From Cloud Assistants to Self-Hosted LLMs
Developers are moving away from cloud-only coding assistants toward open source coding models and local AI development tools that run on infrastructure they control, reducing dependency on proprietary APIs, strengthening privacy, and giving teams more predictable costs and technical autonomy as AI becomes central to software engineering workflows. This shift is fueled by frustration with vendor lock-in, rate limits, and opaque pricing from frontier AI providers. Teams building continuous agentic systems and high-volume coding assistants need reliable performance and tighter integration with internal tooling than generic cloud models often provide. Self-hosted LLM options now span lean, specialized models for coding tasks and larger, general-purpose systems delivered through flexible platforms. Together, these options mark a transition from AI as a managed service to AI as a core part of the development stack, owned and operated alongside source control, CI pipelines, and observability tools.
Mellum2: JetBrains Bets on Open, Infrastructure-Level Coding AI
JetBrains’ Mellum2 embodies this shift by offering an open-source, 12B-parameter coding model designed to run entirely on infrastructure that engineering teams own. Released with open weights under Apache 2.0, Mellum2 is tuned for routing, retrieval pipelines, and sub-agent tasks rather than competing with frontier chat models. JetBrains describes it as a “focal model” aimed at high-frequency software engineering workloads, with base, instruct, and “thinking” variants tailored to different levels of reasoning. Its Mixture-of-Experts design keeps only 2.5B parameters active per token, so it behaves more like a smaller dense model in cost and latency while still scoring 78.4% on the EvalPlus function-level code benchmark in its thinking variant. By running fully on-premises, Mellum2 goes where tools like Claude Code or cloud-tied IDE copilots cannot, giving enterprises a self-hosted LLM option that aligns with strict data sovereignty and audit requirements.
MAI-Thinking-1: Microsoft Adds Another Major Player to the Stack
Microsoft’s MAI-Thinking-1 takes a different route to the same destination: more control over the AI coding stack, but at hyperscaler scale. Introduced at Microsoft Build, MAI-Thinking-1 is the company’s first large language model that it says matches the performance of Anthropic’s Claude Opus 4.6 and underpins a strategy to build frontier AI that is not dependent on OpenAI. It arrives alongside MAI-Image-2.5, MAI-Voice-2, MAI-Transcribe-1.5, and MAI-Code-1-Flash for “vibe coding,” all exposed to developers through Foundry and already powering Copilot, Bing, PowerPoint, and Azure Speech. According to Microsoft AI CEO Mustafa Suleyman, the new models “feel like this is a new era of AI that you control on your terms.” For developers, this adds another strong vendor option and signals a broader move toward multi-model flexibility across applications.

Control, Cost Predictability, and Data Sovereignty Take Center Stage
Both Mellum2 and MAI-Thinking-1 highlight a market where developers want more than convenience from managed AI services.
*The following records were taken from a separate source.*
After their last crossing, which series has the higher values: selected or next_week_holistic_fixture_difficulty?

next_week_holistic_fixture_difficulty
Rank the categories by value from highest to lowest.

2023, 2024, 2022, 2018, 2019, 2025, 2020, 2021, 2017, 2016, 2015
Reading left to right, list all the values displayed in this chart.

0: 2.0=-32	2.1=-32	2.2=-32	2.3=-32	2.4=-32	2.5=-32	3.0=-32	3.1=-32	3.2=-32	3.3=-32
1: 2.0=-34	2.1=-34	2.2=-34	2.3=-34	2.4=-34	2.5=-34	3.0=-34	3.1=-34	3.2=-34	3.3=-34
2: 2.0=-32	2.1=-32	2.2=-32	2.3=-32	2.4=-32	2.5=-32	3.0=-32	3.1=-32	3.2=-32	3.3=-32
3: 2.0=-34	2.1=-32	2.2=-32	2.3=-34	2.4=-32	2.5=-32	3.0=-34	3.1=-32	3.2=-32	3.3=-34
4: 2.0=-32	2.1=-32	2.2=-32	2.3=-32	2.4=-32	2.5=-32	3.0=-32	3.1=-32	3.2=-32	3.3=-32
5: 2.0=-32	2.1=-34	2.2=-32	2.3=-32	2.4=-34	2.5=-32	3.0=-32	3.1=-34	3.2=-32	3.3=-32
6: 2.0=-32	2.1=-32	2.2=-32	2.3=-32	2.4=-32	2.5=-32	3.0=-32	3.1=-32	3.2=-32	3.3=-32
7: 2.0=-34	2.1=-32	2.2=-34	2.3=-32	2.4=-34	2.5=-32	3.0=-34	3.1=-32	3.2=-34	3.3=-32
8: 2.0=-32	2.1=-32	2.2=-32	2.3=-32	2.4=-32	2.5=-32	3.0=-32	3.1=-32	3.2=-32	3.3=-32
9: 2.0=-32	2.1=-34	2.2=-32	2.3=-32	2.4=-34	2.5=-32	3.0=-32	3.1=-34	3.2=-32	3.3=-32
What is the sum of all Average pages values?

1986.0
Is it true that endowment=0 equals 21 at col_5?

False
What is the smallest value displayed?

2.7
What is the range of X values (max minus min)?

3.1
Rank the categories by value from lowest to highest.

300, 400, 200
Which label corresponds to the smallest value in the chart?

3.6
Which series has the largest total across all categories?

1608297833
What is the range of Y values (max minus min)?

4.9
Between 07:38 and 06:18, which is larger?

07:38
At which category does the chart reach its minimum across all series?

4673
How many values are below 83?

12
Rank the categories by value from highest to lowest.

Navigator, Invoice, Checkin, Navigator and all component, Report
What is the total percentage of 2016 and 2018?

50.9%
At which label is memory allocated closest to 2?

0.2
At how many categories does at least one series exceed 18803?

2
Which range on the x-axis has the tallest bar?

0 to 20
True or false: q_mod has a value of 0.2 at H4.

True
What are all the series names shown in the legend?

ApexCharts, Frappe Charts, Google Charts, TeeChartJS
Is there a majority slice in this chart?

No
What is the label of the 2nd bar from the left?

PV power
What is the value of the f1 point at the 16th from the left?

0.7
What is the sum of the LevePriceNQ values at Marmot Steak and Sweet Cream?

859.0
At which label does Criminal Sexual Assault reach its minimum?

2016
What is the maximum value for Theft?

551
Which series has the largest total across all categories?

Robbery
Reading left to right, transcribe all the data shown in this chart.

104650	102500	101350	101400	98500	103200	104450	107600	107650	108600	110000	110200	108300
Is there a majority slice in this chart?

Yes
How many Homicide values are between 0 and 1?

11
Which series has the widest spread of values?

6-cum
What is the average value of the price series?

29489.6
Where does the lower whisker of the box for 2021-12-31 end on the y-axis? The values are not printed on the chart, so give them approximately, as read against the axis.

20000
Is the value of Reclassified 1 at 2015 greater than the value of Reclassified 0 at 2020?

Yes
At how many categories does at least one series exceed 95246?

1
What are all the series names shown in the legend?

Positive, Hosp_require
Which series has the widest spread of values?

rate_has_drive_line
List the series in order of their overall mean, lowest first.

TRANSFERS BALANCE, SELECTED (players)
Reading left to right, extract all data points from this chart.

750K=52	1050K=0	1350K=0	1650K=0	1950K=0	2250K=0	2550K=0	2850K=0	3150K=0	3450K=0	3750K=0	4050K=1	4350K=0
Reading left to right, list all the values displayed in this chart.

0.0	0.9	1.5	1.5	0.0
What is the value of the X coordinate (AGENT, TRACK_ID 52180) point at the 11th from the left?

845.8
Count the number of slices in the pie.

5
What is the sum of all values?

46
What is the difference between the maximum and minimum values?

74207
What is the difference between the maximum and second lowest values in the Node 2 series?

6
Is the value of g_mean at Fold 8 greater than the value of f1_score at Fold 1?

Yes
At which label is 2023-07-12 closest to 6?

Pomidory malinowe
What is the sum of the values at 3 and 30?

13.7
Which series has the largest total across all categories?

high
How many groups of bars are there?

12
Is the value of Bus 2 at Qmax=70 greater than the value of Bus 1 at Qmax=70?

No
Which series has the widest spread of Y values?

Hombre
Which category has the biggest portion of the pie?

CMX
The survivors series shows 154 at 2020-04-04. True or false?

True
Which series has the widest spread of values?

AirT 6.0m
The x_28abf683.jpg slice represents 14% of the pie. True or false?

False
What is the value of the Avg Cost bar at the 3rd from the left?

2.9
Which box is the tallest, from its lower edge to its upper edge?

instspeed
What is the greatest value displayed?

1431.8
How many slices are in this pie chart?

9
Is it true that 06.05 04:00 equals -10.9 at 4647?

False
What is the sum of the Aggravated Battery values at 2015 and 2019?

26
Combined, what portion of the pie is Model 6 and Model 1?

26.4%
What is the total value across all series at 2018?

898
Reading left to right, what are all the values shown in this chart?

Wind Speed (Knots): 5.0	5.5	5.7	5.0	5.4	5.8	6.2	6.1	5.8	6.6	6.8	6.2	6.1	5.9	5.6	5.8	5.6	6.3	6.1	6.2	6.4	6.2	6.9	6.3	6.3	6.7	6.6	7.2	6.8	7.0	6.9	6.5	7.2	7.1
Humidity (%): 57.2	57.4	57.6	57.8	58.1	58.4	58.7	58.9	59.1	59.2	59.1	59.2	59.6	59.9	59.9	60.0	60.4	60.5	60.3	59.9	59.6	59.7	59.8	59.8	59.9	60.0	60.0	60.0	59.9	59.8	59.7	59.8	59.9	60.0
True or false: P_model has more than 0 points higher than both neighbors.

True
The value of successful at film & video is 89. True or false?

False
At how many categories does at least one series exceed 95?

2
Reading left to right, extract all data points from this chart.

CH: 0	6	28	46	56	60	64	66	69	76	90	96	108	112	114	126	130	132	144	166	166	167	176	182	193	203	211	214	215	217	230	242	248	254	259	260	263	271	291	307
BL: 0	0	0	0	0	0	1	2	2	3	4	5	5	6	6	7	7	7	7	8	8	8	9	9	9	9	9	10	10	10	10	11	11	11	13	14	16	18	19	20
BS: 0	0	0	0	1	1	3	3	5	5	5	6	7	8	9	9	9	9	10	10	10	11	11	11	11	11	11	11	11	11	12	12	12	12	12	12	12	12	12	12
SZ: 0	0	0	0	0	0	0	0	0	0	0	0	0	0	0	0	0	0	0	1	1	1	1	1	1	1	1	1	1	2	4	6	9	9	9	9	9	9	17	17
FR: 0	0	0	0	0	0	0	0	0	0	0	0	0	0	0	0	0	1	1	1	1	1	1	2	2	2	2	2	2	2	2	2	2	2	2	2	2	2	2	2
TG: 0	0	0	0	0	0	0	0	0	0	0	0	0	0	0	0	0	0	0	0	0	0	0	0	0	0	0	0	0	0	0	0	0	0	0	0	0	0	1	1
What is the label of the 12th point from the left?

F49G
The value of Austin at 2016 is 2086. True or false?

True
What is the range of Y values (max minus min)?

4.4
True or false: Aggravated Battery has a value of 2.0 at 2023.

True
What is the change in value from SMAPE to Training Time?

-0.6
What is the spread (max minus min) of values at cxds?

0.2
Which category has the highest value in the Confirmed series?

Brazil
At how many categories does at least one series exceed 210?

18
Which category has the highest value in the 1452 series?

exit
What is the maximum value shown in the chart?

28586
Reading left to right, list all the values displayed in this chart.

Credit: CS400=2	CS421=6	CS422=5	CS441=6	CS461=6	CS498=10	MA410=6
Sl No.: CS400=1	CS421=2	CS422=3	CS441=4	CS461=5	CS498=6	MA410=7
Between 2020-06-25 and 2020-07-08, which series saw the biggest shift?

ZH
Open source coding models and local AI development tools reduce exposure to sudden API changes, outages, and policy shifts from a single provider. They also help address latency concerns by running closer to where code is written and executed, and they give legal and security teams clearer answers about where data lives and how it is processed. Enterprises can choose Mellum2’s self-hosted LLM path for maximum control, or tap Microsoft’s growing in-house model portfolio to diversify beyond a single frontier partner while staying inside a managed cloud. Microsoft’s leadership frames this as moving from “consuming a frontier model to fully participating at the frontier,” and end users are likely to favor ecosystems that keep model choice open rather than narrowing it.
What Mellum2 vs Claude and MAI-Thinking-1 Mean for Developers
The Mellum2 vs Claude comparison is less about raw benchmarks and more about deployment philosophy: Mellum2 is built to be self-hosted, specialized, and owned, while Claude Code remains tied to Anthropic’s cloud. MAI-Thinking-1 adds yet another option, showing that even major platform providers want independence from external frontier models. For engineering leaders, this expanding menu changes procurement conversations from “which API” to “which stack do we want to control.” Teams can blend local AI development tools for latency-sensitive, confidential workloads with larger managed models for broad reasoning. Over time, frameworks that make it easy to route tasks among Mellum2, MAI-Thinking-1, and other self-hosted LLMs will likely become standard. The winners will be tools that respect developers’ need for control, cost clarity, and data sovereignty without sacrificing the speed and quality gains that made cloud coding assistants popular in the first place.